Hmm, let's go to Wikipedia:
Australia enforces compulsory voting. Compulsory voting at referendums was considered when a referendum was proposed in 1915, but, as the referendum was never held, the idea was put on hold. The immediate impetus for compulsory voting at federal level was the low voter turnout (59.38 percent) at the 1922 federal election. However, it was not on the platform of either the Stanley Bruce-led Nationalist/Country party coalition government or the Matthew Charlton-led Labor opposition to introduce this requirement; rather, the initiative was taken by a backbench Tasmanian senator from the Nationalists, Herbert Payne, who introduced a Private Senator's Bill, the Commonwealth Electoral Act 1924, on 16 July 1924. Senator Payne's bill was passed with little debate (the House of Representatives agreed to it in less than an hour), and in neither house was a division required, hence no votes were recorded against the bill.
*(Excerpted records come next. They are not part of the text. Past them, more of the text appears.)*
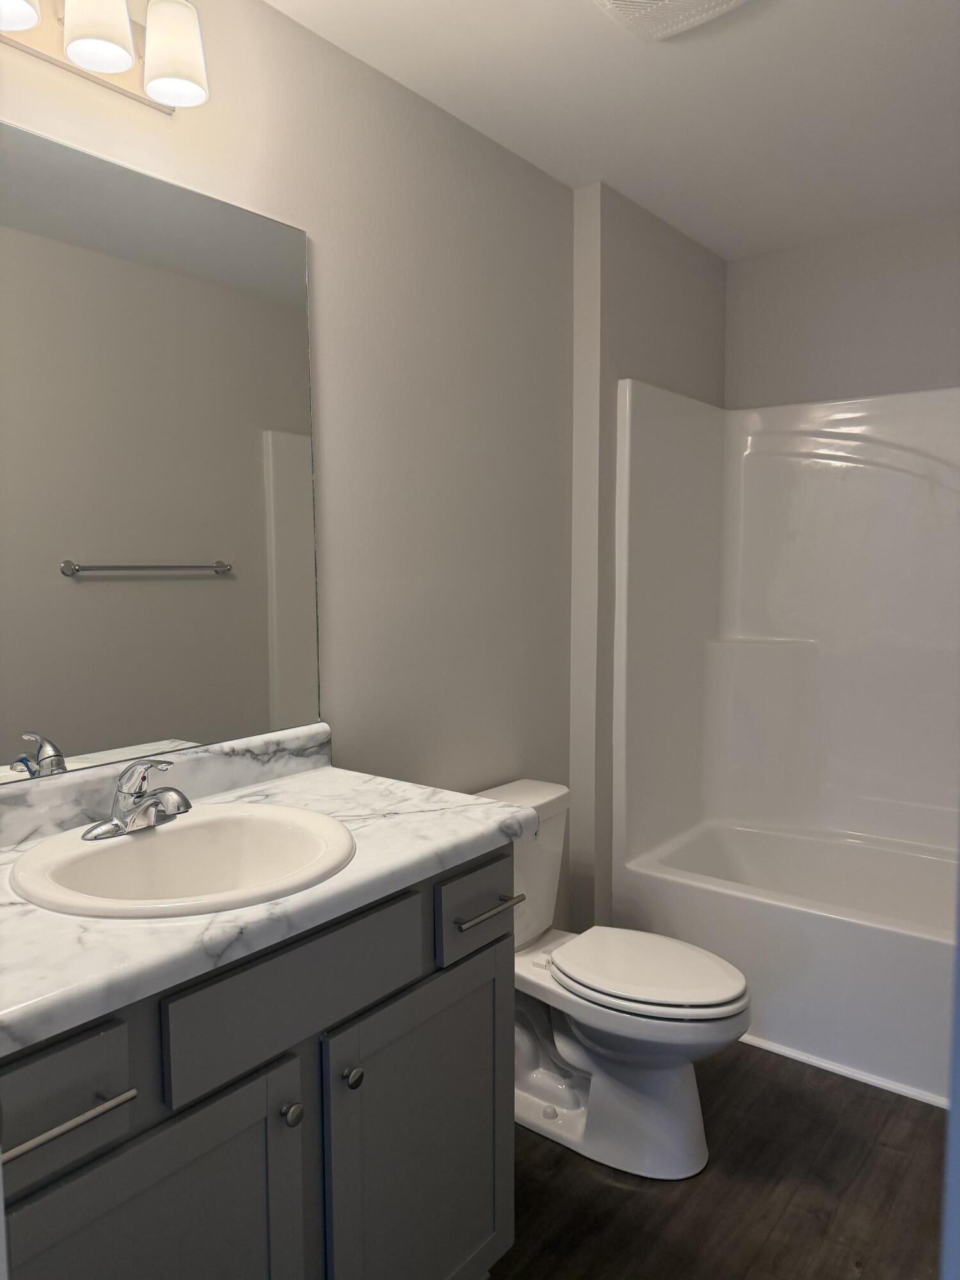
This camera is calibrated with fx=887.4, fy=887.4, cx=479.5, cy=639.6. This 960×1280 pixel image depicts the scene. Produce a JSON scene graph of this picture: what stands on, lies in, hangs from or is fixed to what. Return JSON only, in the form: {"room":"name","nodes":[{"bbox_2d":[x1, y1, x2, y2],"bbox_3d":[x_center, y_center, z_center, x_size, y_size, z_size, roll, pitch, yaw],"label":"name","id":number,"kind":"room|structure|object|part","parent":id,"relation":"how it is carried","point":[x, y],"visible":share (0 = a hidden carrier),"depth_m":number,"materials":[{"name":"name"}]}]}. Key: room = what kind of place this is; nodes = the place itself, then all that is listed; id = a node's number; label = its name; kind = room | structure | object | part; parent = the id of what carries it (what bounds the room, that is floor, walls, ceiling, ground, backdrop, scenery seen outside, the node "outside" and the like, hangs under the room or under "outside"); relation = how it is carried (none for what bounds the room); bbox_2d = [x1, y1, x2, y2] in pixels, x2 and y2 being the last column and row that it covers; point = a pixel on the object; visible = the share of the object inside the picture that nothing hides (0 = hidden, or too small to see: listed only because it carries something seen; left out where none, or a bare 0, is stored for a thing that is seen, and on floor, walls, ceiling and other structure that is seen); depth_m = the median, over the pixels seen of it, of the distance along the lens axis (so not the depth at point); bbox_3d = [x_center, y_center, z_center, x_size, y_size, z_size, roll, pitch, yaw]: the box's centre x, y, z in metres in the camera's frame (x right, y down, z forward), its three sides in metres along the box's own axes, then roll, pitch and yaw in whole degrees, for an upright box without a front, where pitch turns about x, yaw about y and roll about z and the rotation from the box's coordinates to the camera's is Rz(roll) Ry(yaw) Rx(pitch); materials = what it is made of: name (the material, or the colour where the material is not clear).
{"room":"bathroom","nodes":[
{"label":"bathroom","id":0,"kind":"room"},
{"bbox_2d":[0,0,588,929],"bbox_3d":[-0.287,-0.046,2.055,0.109,2.441,3.510,4,7,38],"label":"left wall","id":1,"kind":"structure","parent":0,"point":[262,11],"depth_m":2.10,"materials":[{"name":"paint"}]},
{"bbox_2d":[0,0,210,113],"bbox_3d":[-0.622,-0.975,1.336,0.161,0.179,0.483,4,7,38],"label":"vanity light","id":2,"kind":"object","parent":1,"relation":"attached to","point":[70,31],"visible":1,"depth_m":1.40,"materials":[{"name":"metal"}]},
{"bbox_3d":[-0.700,-0.948,1.243,0.125,0.127,0.131,4,7,38],"label":"shade","id":3,"kind":"part","parent":2,"relation":"part of","materials":[{"name":"white glass"}]},
{"bbox_3d":[-0.582,-0.963,1.350,0.105,0.139,0.104,4,7,38],"label":"shade","id":4,"kind":"part","parent":2,"relation":"part of","materials":[{"name":"white glass"}]},
{"bbox_3d":[-0.497,-0.969,1.456,0.106,0.140,0.105,4,7,38],"label":"shade","id":5,"kind":"part","parent":2,"relation":"part of","materials":[{"name":"white glass"}]},
{"bbox_2d":[0,120,322,780],"bbox_3d":[-0.670,-0.289,1.457,0.006,1.014,1.033,4,7,38],"label":"mirror","id":6,"kind":"object","parent":1,"relation":"attached to","point":[280,530],"visible":1,"depth_m":1.56,"materials":[{"name":"mirror"}]},
{"bbox_2d":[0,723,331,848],"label":"backsplash","id":7,"kind":"structure","parent":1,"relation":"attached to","point":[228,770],"depth_m":1.60,"materials":[{"name":"stone"}]},
{"bbox_2d":[266,0,959,259],"bbox_3d":[0.303,-1.234,1.269,1.890,0.083,4.065,4,7,38],"label":"ceiling","id":8,"kind":"structure","parent":0,"point":[573,15],"depth_m":2.08,"materials":[{"name":"white paint"}]},
{"bbox_2d":[592,0,749,41],"bbox_3d":[0.356,-1.215,1.657,0.272,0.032,0.283,4,7,38],"label":"ceiling vent","id":9,"kind":"object","parent":8,"relation":"attached to","point":[618,4],"visible":0.99,"depth_m":1.71,"materials":[{"name":"white plastic"}]},
{"bbox_2d":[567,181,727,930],"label":"partition wall","id":10,"kind":"structure","parent":0,"point":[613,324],"depth_m":2.70,"materials":[{"name":"paint"}]},
{"bbox_2d":[487,1041,946,1279],"bbox_3d":[0.226,1.265,1.419,1.874,0.060,4.263,4,7,38],"label":"floor","id":11,"kind":"structure","parent":0,"point":[924,1133],"depth_m":1.90,"materials":[{"name":"brown wood"}]},
{"bbox_2d":[0,842,515,1279],"bbox_3d":[-0.436,0.720,1.382,0.592,1.033,1.050,4,7,38],"label":"vanity cabinet","id":12,"kind":"object","parent":11,"relation":"on","point":[478,977],"visible":0.75,"depth_m":1.24,"materials":[{"name":"grey paint"}]},
{"bbox_3d":[-0.522,0.527,1.005,0.030,0.138,0.250,4,7,38],"label":"drawer","id":13,"kind":"part","parent":12,"relation":"part of","materials":[{"name":"grey wood"}]},
{"bbox_3d":[-0.485,0.544,1.017,0.058,0.014,0.153,4,7,38],"label":"bar pull","id":14,"kind":"part","parent":12,"relation":"part of","materials":[{"name":"silver metal"}]},
{"bbox_3d":[-0.422,0.969,1.162,0.041,0.653,0.371,4,7,38],"label":"cabinet door","id":15,"kind":"part","parent":12,"relation":"part of","materials":[{"name":"grey paint"}]},
{"bbox_2d":[0,742,538,1057],"bbox_3d":[-0.484,0.327,1.427,0.641,0.109,1.135,4,7,38],"label":"countertop","id":16,"kind":"structure","parent":12,"relation":"on","point":[310,792],"depth_m":1.31,"materials":[{"name":"white stone"}]},
{"bbox_2d":[9,803,357,918],"bbox_3d":[-0.428,0.398,1.347,0.466,0.168,0.505,4,7,38],"label":"sink","id":17,"kind":"object","parent":16,"relation":"in","point":[178,832],"visible":0.8,"depth_m":1.40,"materials":[{"name":"white ceramic"}]},
{"bbox_2d":[81,757,191,841],"bbox_3d":[-0.514,0.240,1.392,0.163,0.118,0.171,4,7,38],"label":"faucet","id":18,"kind":"object","parent":17,"relation":"on","point":[143,808],"visible":1,"depth_m":1.39,"materials":[{"name":"silver metal"}]},
{"bbox_3d":[-0.257,0.501,1.294,0.030,0.146,0.392,4,7,38],"label":"false drawer panel","id":19,"kind":"part","parent":12,"relation":"part of","materials":[{"name":"grey paint"}]},
{"bbox_3d":[-0.283,0.698,1.320,0.029,0.032,0.029,4,7,38],"label":"knob","id":20,"kind":"part","parent":12,"relation":"part of","materials":[{"name":"silver metal"}]},
{"bbox_3d":[-0.202,0.681,1.400,0.029,0.032,0.029,4,7,38],"label":"knob","id":21,"kind":"part","parent":12,"relation":"part of","materials":[{"name":"silver metal"}]},
{"bbox_3d":[-0.081,0.958,1.586,0.043,0.658,0.449,4,7,38],"label":"cabinet door","id":22,"kind":"part","parent":12,"relation":"part of","materials":[{"name":"grey paint"}]},
{"bbox_3d":[0.001,0.499,1.661,0.032,0.147,0.222,4,7,38],"label":"drawer","id":23,"kind":"part","parent":12,"relation":"part of","materials":[{"name":"grey wood"}]},
{"bbox_3d":[0.010,0.509,1.694,0.061,0.014,0.136,4,7,38],"label":"drawer pull","id":24,"kind":"part","parent":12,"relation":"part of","materials":[{"name":"silver metal"}]},
{"bbox_2d":[471,778,751,1180],"bbox_3d":[0.276,0.792,2.138,0.766,0.754,0.435,4,7,38],"label":"toilet","id":25,"kind":"object","parent":11,"relation":"on","point":[576,1058],"visible":0.74,"depth_m":2.02,"materials":[{"name":"white ceramic"}]},
{"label":"toilet base","id":26,"kind":"part","parent":25,"relation":"part of","materials":[{"name":"white ceramic"}]},
{"bbox_3d":[0.390,0.768,2.135,0.449,0.037,0.354,4,7,38],"label":"toilet lid","id":27,"kind":"part","parent":25,"relation":"part of","materials":[{"name":"white plastic"}]},
{"bbox_2d":[615,813,958,1108],"bbox_3d":[1.221,0.921,2.606,1.501,0.403,0.775,4,7,38],"label":"bathtub","id":28,"kind":"object","parent":11,"relation":"on","point":[908,964],"visible":0.85,"depth_m":2.47,"materials":[{"name":"white plastic"}]},
{"bbox_2d":[734,1032,948,1109],"bbox_3d":[0.966,1.133,2.346,1.282,0.027,0.030,4,7,38],"label":"baseboard trim","id":29,"kind":"structure","parent":11,"relation":"on","point":[760,1044],"depth_m":2.33,"materials":[{"name":"white paint"}]},
{"bbox_2d":[724,212,959,410],"bbox_3d":[1.517,-0.128,2.926,1.633,2.432,0.106,4,7,38],"label":"back wall","id":30,"kind":"structure","parent":0,"point":[927,361],"depth_m":2.99,"materials":[{"name":"grey paint"}]},
{"bbox_2d":[616,380,959,887],"bbox_3d":[1.219,-0.029,2.565,1.508,1.465,0.786,4,7,38],"label":"shower surround","id":31,"kind":"object","parent":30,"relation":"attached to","point":[900,485],"visible":0.98,"depth_m":2.94,"materials":[{"name":"white plastic"}]},
{"bbox_2d":[938,828,959,1279],"bbox_3d":[0.247,0.263,0.345,0.208,2.108,0.305,4,7,38],"label":"door frame","id":32,"kind":"structure","parent":0,"point":[958,958],"depth_m":0.46,"materials":[{"name":"paint"}]}
]}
It received Royal Assent on 31 July 1924. The 1925 federal election was the first to be held under compulsory voting; the turnout figure climbed to 91.4 per cent, an increase of 32 percentage points on the previous election.
Voting is compulsory both at federal elections and at elections for the state and territory legislatures. In the states of South Australia, Tasmania and Western Australia voting at local elections is not compulsory. About 5% of enrolled voters fail to vote at most elections. People in this situation are asked to explain their failure to vote. If no satisfactory reason is provided (for example, illness or religious prohibition), a relatively small fine is imposed ($20), and failure to pay the fine may result in a court hearing.
@ Eno - that to me is mandatory voting.
@ bigdaddy - to me it just underlines that it's a serious business, and I feel that if you don't vote, you don't get to complain. More importantly than that, if as many people as possible vote, it gives whoever is in power a more accurate reflection of their true mandate and responsibility, and a snapshot of where the electorate is at.
And oddly enough, we feel freer for it, because we know the voting isn't in the hands of a motivated few or special interests.
To get back to the topic at hand...
I'd only seen Olivia Munn on The Daily Show a few times, and thought her pretty but not anything special. Seeing her with proper dialogue in a drama, yeah, she is pretty good, and I hope they utilise her more next season.